I am still spellbound by last December’s story of three missing climbers on Mount Hood. My thoughts and prayers still go out to the climbers’ families. The body of Kelly James was eventually recovered, but the remains of the other two climbers weren’t.

Have there been any recent updates on plans to recover the remains of Jerry Cooke and Brian Hall? I think this will go a long way in providing closure for the other families, as well as those of us who mourn with them.

Nikia Edwards

Houston, Texas

Editor’s note: as search efforts resume this summer, Hood River News will provide reports.

A family’s day

I’d like to share with you a special memory. A kind of an “Independence Day” story.

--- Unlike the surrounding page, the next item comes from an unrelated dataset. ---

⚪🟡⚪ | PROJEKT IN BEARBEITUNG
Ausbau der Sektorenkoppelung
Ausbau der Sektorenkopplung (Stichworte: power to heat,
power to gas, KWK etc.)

Yesterday was a glorious day. Why? Because of five people who came in to Gorge Heritage Museum late in the afternoon. They were not wealthy folks. They weren’t all dolled up. They didn’t have money for pretty tours or for our nice raffle. They were a mom, and a dad, and two little girls and a little boy (mixed ethnicities).

Dad didn’t even speak English. But do you know what? They were all spanking clean and all fascinated with what Mom had prepared for their special day out. She was so clever — what she thought up, coming from a town I didn’t know was on the map and can’t “remember the name of,” was a trip across bridges. They went over The Dalles bridge, and she told them what she knew about that. And they went over the Hood River bridge, and she told them about that.

She delighted them with their tour in GHM, and then she asked me if they were close to the Bridge of the Gods. So I asked if the kids would like a kind of shorter story about the Legend.

Everybody sat down and I started the legend. But oh! Oh! The littlest one swallowed her butterscotch candy whole! She was still trying to listen, little sweet thing. I asked mom if a little drink would help. It would. It did. I had a fresh, new bottle of pink Gatorade handy, and they all had some — littlest one feeling some better now. The boy asked if that bottle was theirs: “Sure.”

So they wanted the rest of the dramatic story and Wy’East’s terrible denouement to the love story. And then they were off to see the sleeping maiden for themselves. But first when I asked if they’d like a picture of themselves in there with the camera Dad was holding in his hand, they got happy and picked out the blacksmith’s shop for their snapshot.

Gosh, they were gorgeous with their black hair and their shiny dark eyes and hugging each other and mother obviously expecting another little one. So anyway, I know this is long, but it’s not every day you get to share in a family’s intimate outing like that, and I knew you’d think so too.